I am experimenting with pymc4 and jax, and noticed that after sampling with sample_numpyro_nuts, it takes a looooong time until I get the trace back and I get these warnings:

2022-05-17 12:16:34.492894: E external/org_tensorflow/tensorflow/compiler/xla/service/slow_operation_alarm.cc:61] Constant folding an instruction is taking > 1s:

  %reduce = f64[4,1000,9900]{2,1,0} reduce(f64[4,1000,9900,1]{3,2,1,0} %broadcast.13, f64[] %constant.11), dimensions={3}, to_apply=%region_0.38, metadata={op_name="jit(jax_funcified_fgraph)/jit(main)/reduce_prod[axes=(3,)]" source_file="/opt/conda/envs/pymc4_jax/lib/python3.10/site-packages/aesara/link/jax/dispatch.py" source_line=174}

This isn't necessarily a bug; constant-folding is inherently a trade-off between compilation time and speed at runtime.  XLA has some guards that attempt to keep constant folding from taking too long, but fundamentally you'll always be able to come up with an input program that takes a long time.
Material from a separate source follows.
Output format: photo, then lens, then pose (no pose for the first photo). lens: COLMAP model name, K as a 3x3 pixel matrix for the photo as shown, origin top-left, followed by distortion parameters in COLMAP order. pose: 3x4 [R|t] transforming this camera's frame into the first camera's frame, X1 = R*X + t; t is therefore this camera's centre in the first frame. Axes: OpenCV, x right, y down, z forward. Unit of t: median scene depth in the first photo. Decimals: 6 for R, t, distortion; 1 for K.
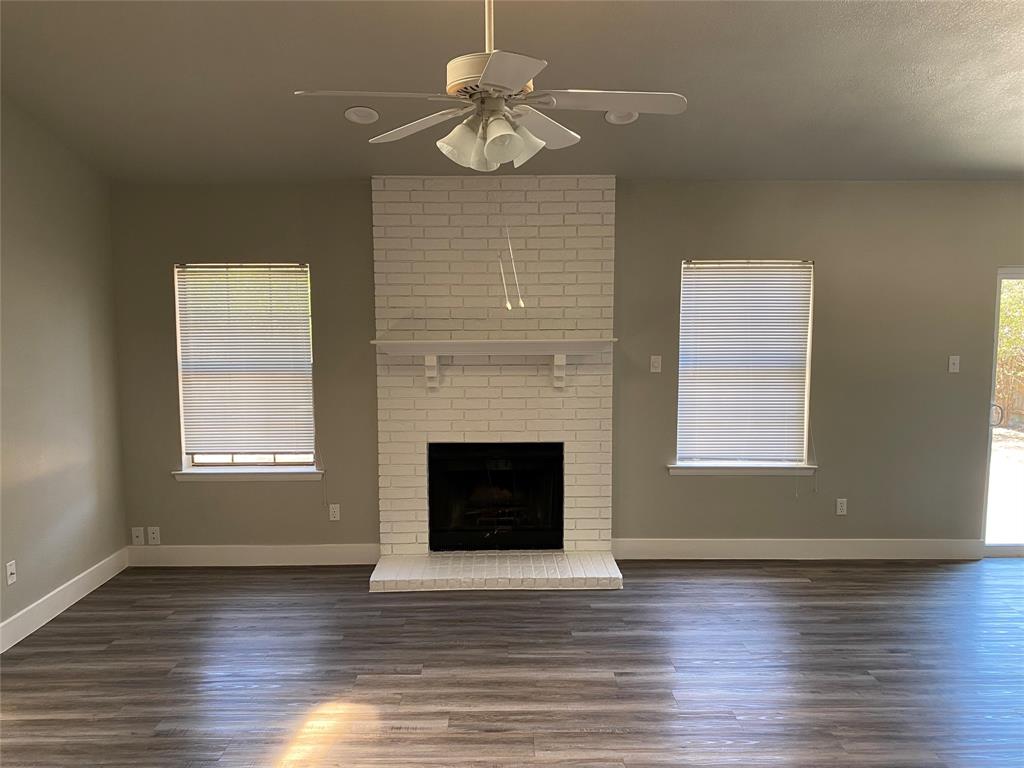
lens RADIAL K [[789.5, 0, 511.3], [0, 789.5, 389.1], [0, 0, 1]] dist [0.033812, -0.053605]
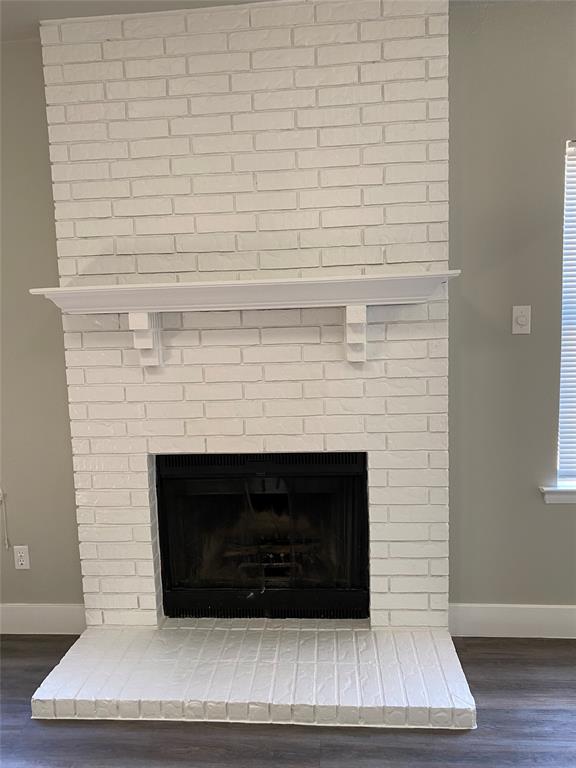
lens RADIAL K [[592.1, 0, 287.4], [0, 592.1, 377.8], [0, 0, 1]] dist [0.033812, -0.053605]
pose [[0.994913, -0.017287, -0.099248, 0.052398], [0.018510, 0.999763, 0.011418, 0.003658], [0.099027, -0.013197, 0.994997, 0.545261]]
If you'd like to file a bug, run with envvar XLA_FLAGS=--xla_dump_to=/tmp/foo and attach the results.
2022-05-17 12:18:00.271621: E external/org_tensorflow/tensorflow/compiler/xla/service/slow_operation_alarm.cc:61] Constant folding an instruction is taking > 2s:

  %reduce.2 = f64[4,1000,9900]{2,1,0} reduce(f64[4,1000,9900,1]{3,2,1,0} %broadcast.36, f64[] %constant.11), dimensions={3}, to_apply=%region_0.38, metadata={op_name="jit(jax_funcified_fgraph)/jit(main)/reduce_prod[axes=(3,)]" source_file="/opt/conda/envs/pymc4_jax/lib/python3.10/site-packages/aesara/link/jax/dispatch.py" source_line=174}

This isn't necessarily a bug; constant-folding is inherently a trade-off between compilation time and speed at runtime.  XLA has some guards that attempt to keep constant folding from taking too long, but fundamentally you'll always be able to come up with an input program that takes a long time.
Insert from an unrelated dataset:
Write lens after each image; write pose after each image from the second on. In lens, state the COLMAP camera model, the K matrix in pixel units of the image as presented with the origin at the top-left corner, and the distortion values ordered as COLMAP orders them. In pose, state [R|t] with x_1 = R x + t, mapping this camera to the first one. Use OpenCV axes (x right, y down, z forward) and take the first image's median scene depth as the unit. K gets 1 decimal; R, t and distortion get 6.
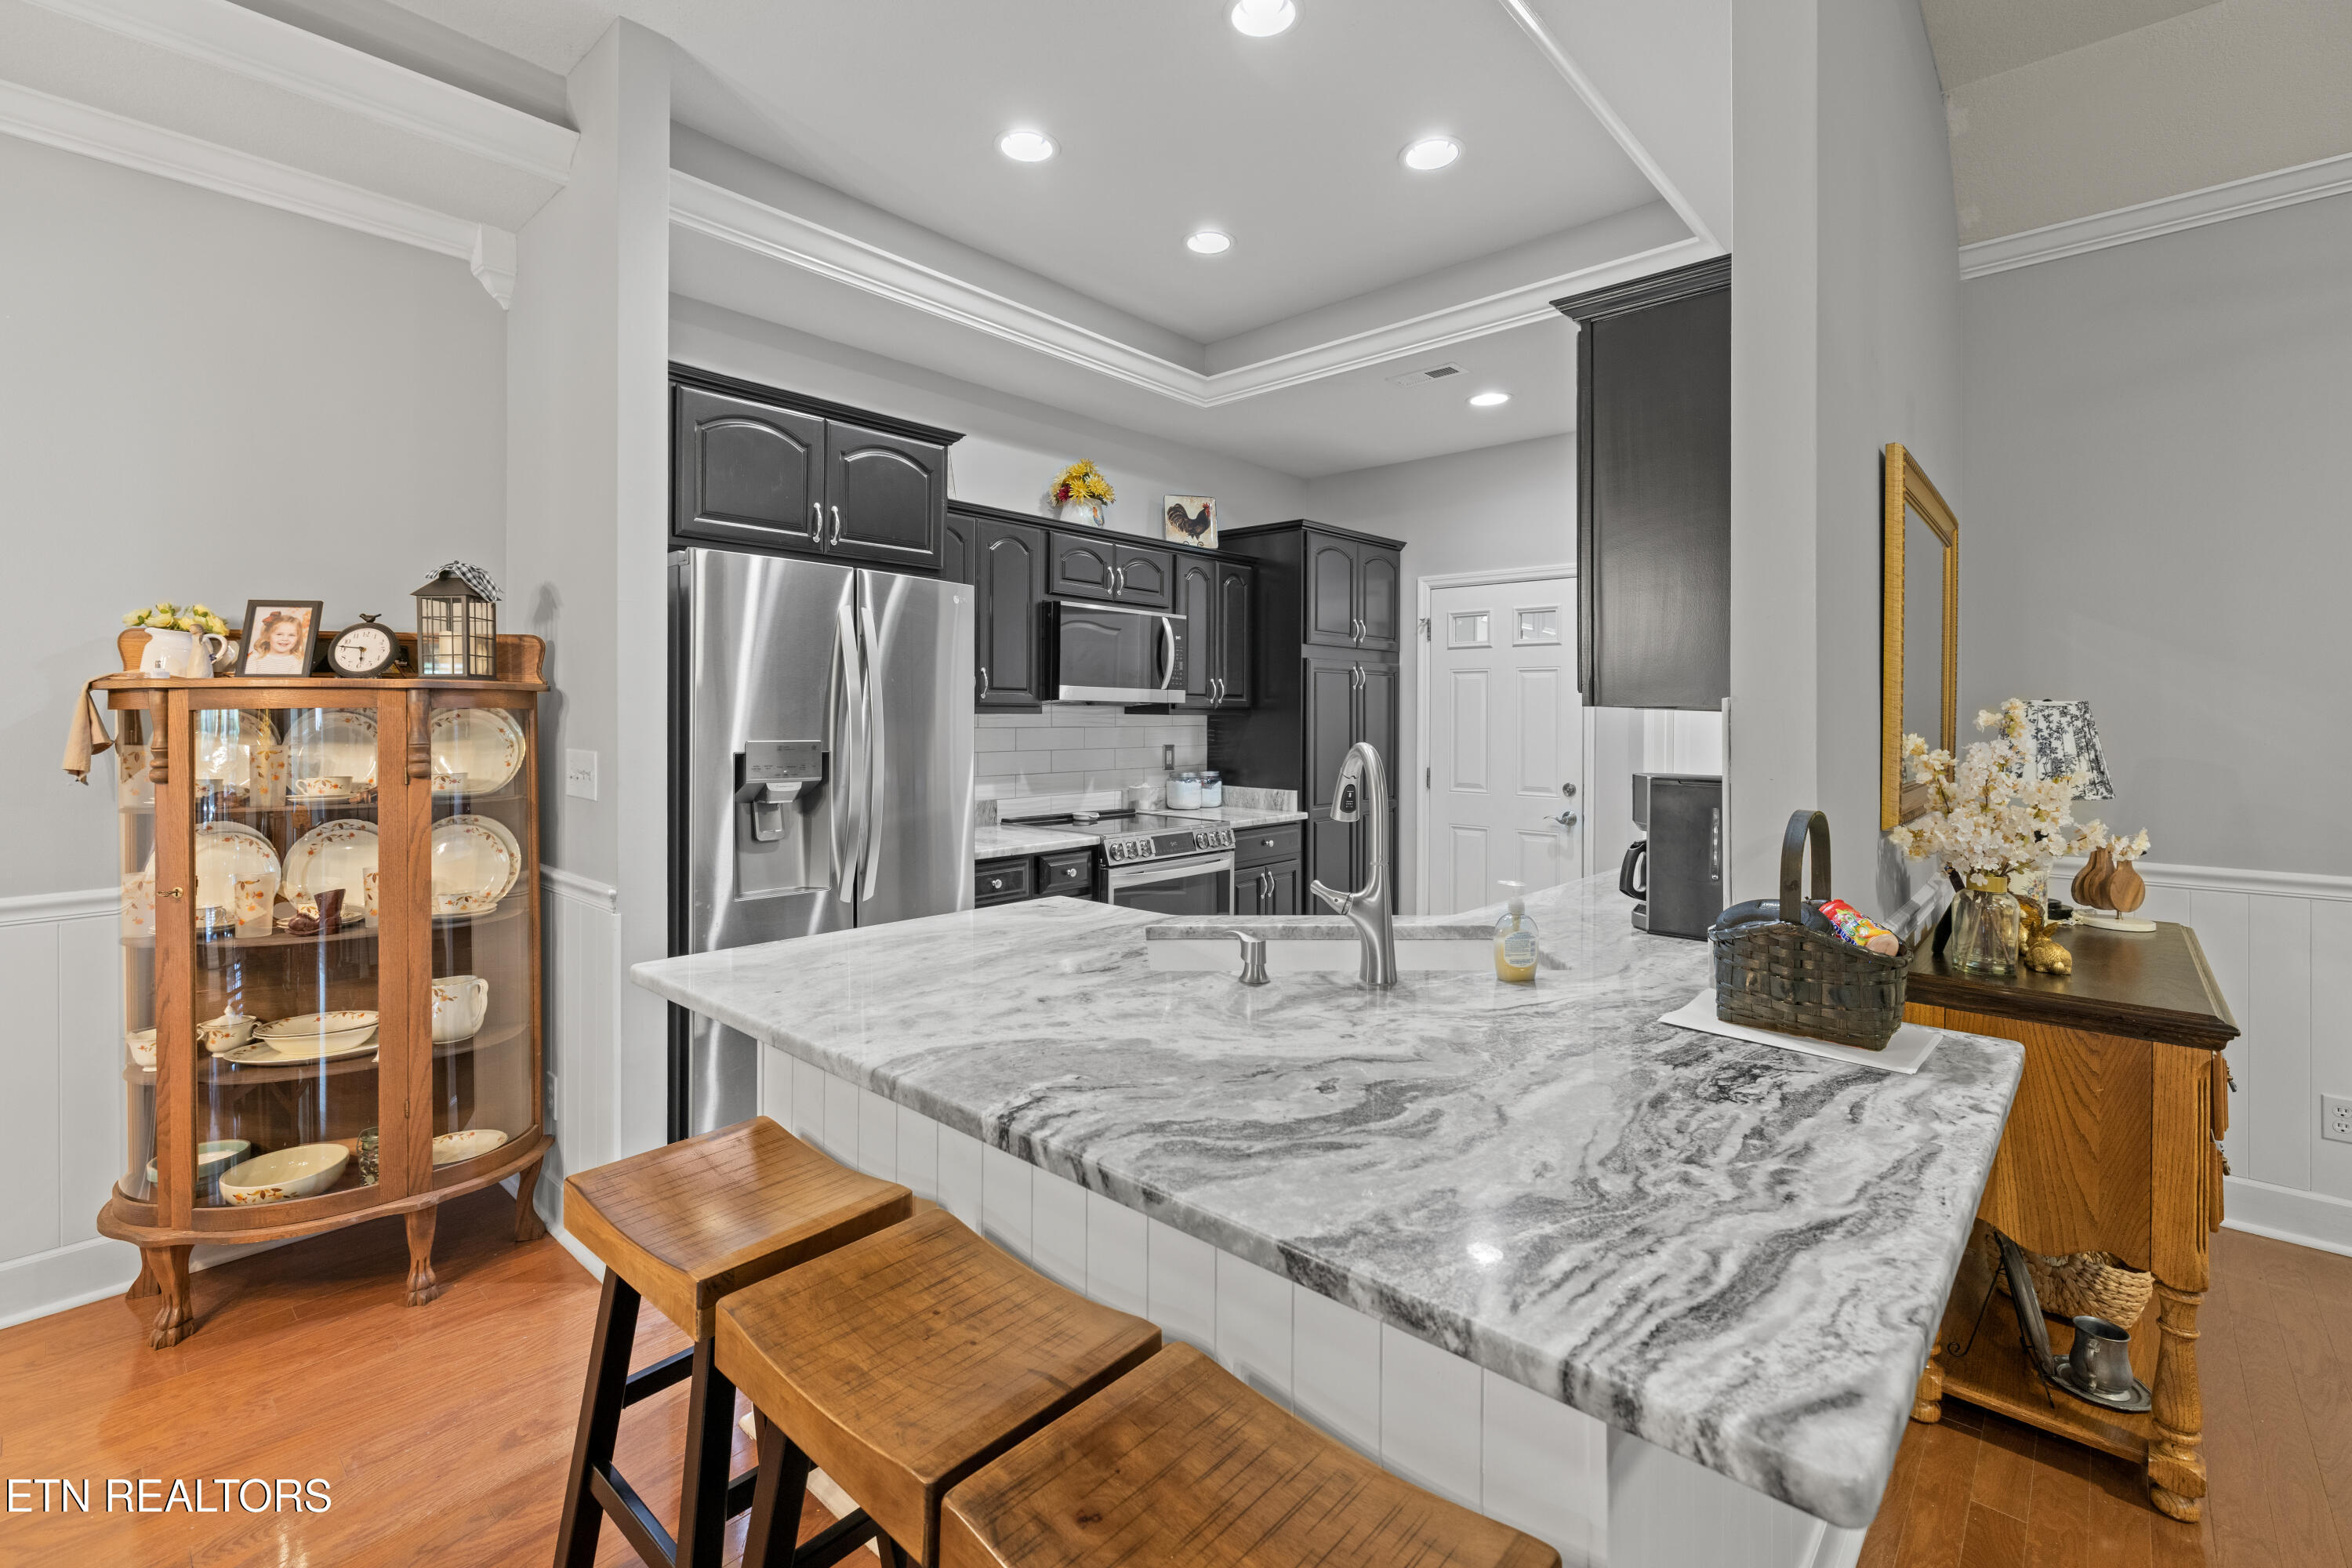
lens RADIAL K [[1033.0, 0, 1168.3], [0, 1033.0, 719.4], [0, 0, 1]] dist [-0.002427, -0.000194]
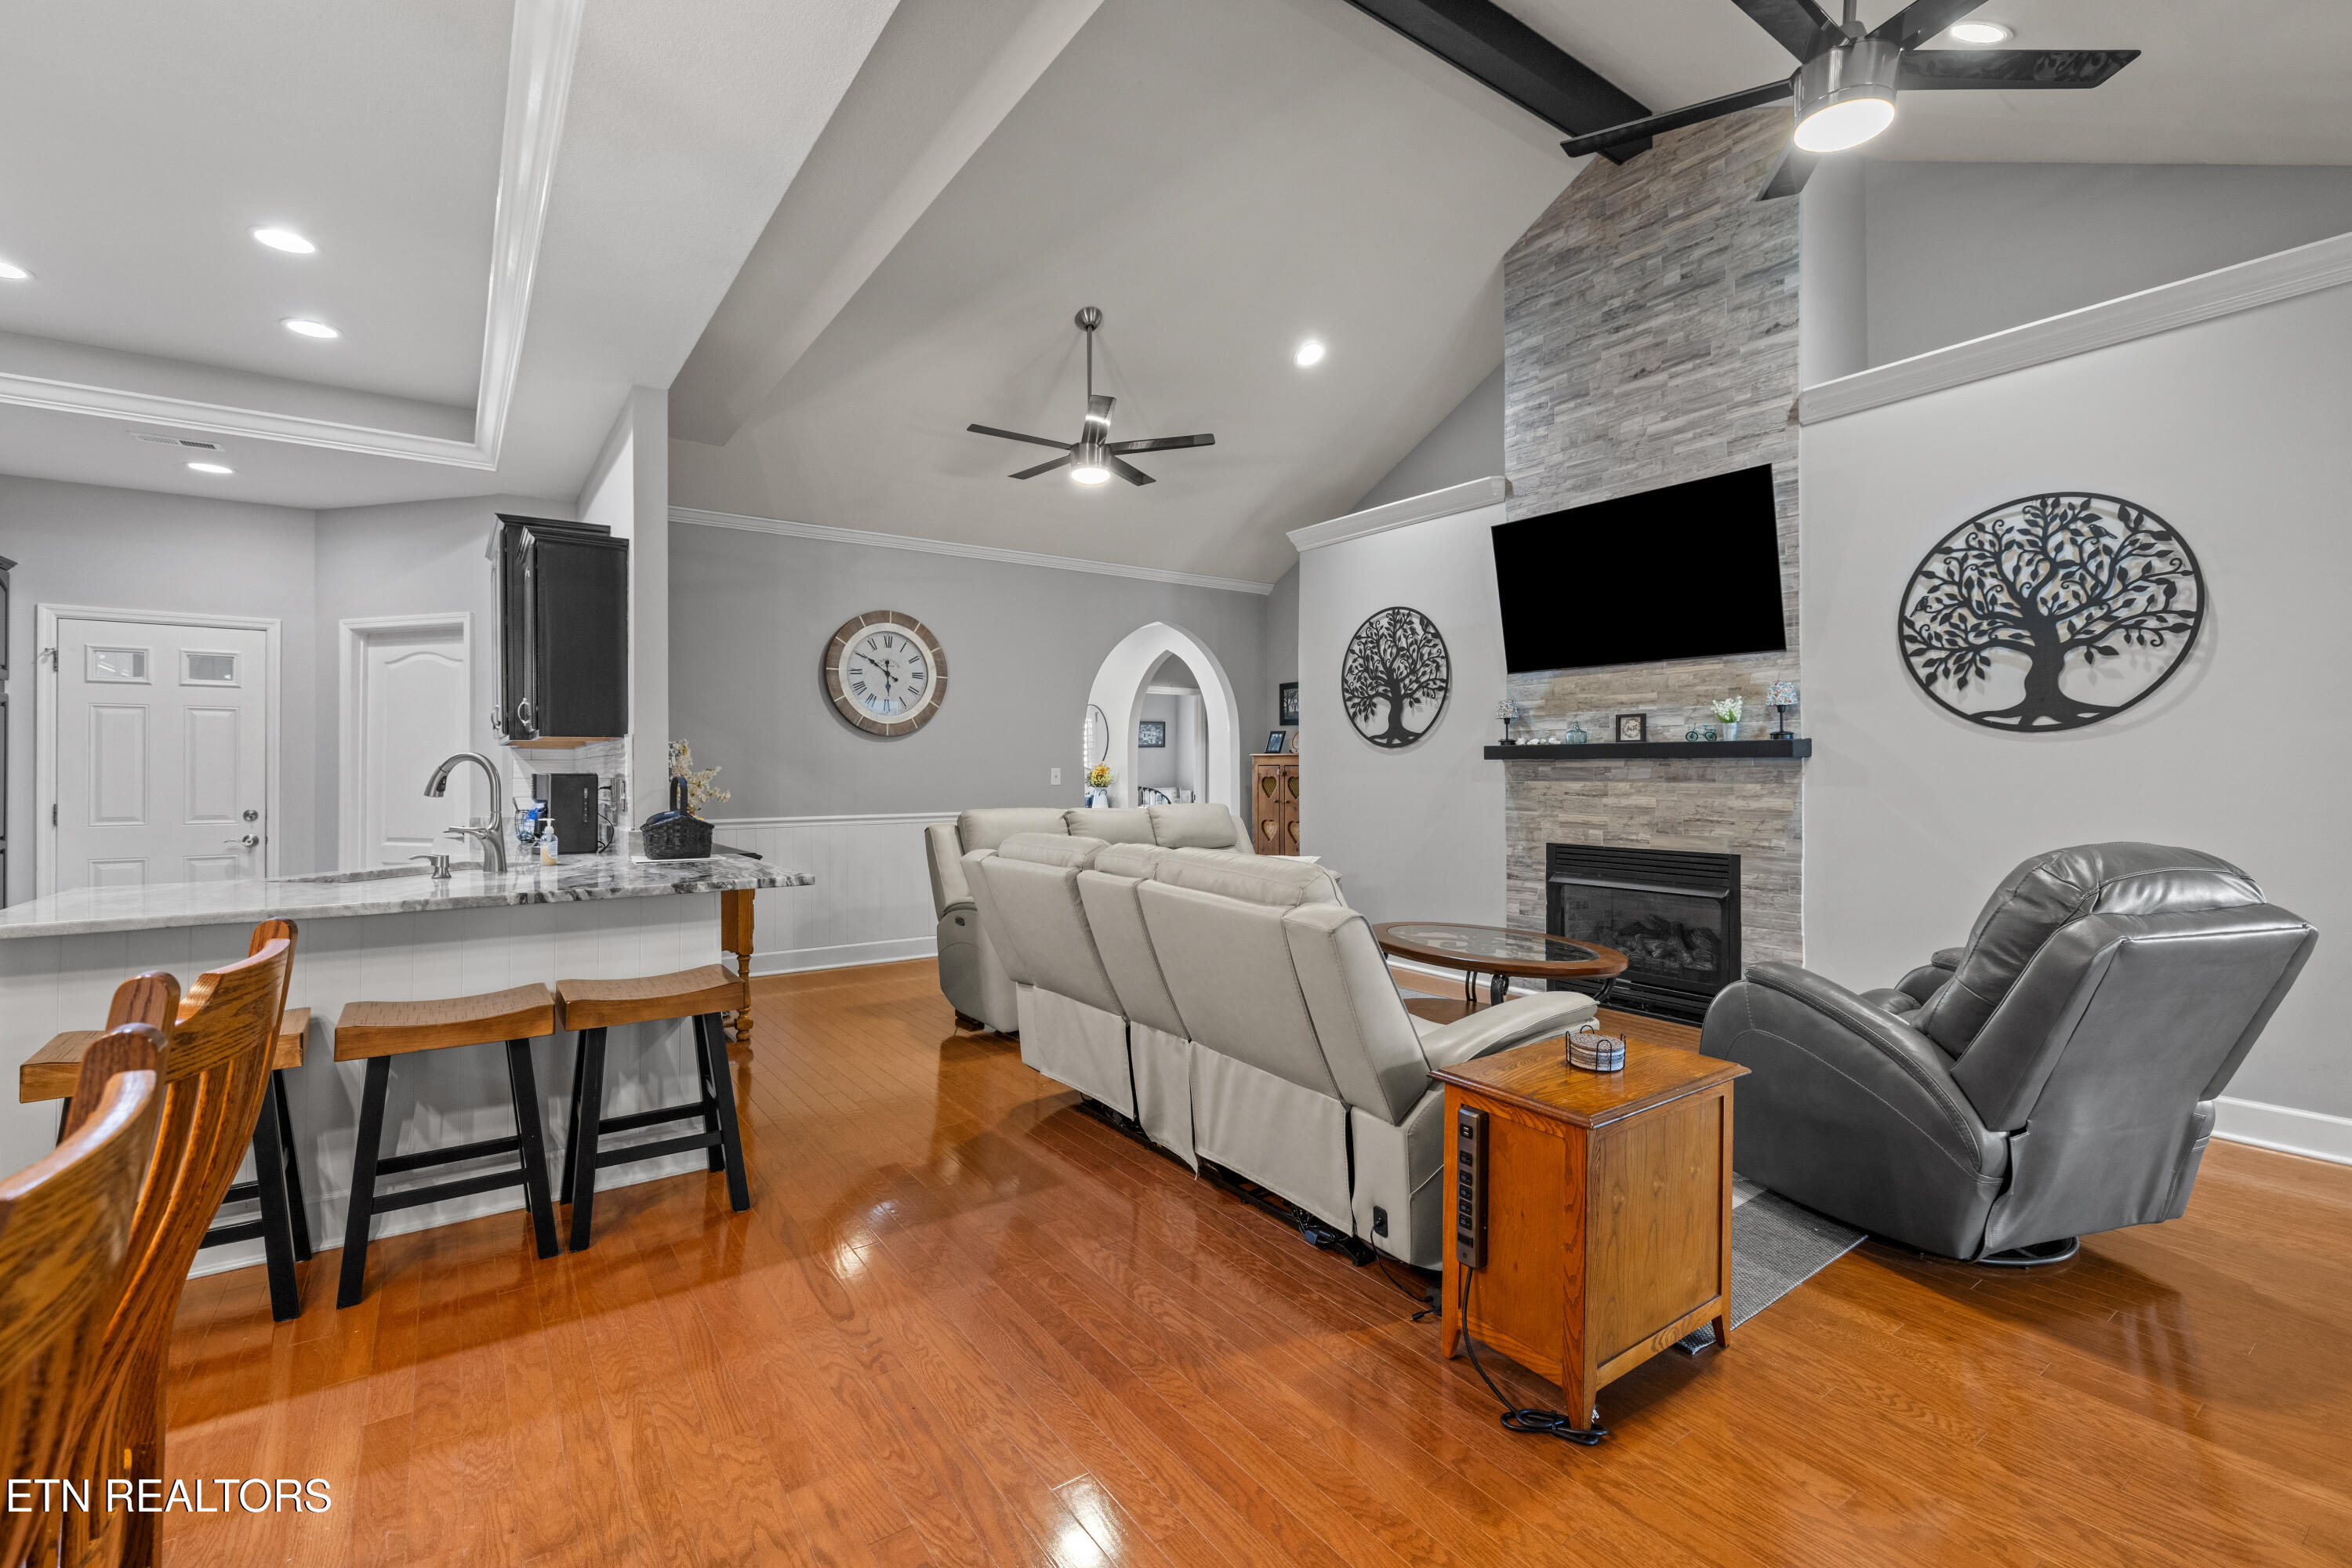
lens RADIAL K [[1008.4, 0, 1164.6], [0, 1008.4, 769.7], [0, 0, 1]] dist [0.000824, 0.000329]
pose [[0.219560, -0.002691, 0.975595, -0.549406], [0.005343, 0.999985, 0.001556, 0.024376], [-0.975584, 0.004871, 0.219571, -0.265176]]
If you'd like to file a bug, run with envvar XLA_FLAGS=--xla_dump_to=/tmp/foo and attach the results.

This is a relatively simple model. Also, constant folding is a compiler optimization, but this happens after sampling (after compilation, obviously.)…

Any ideas? I am using pymc 4.0.0.b5 installed through conda-forge

First, I would recommend upgrading to b6 if you can. Second, maybe @ricardoV94 has some idea about what is happening post-sampling?

1 Like

Seems to be a JAX compilation issue, nothing we can do on our end

1 Like

To explain, this is happening after sampling, where we recompute any deterministics or transformed variables from the trace results.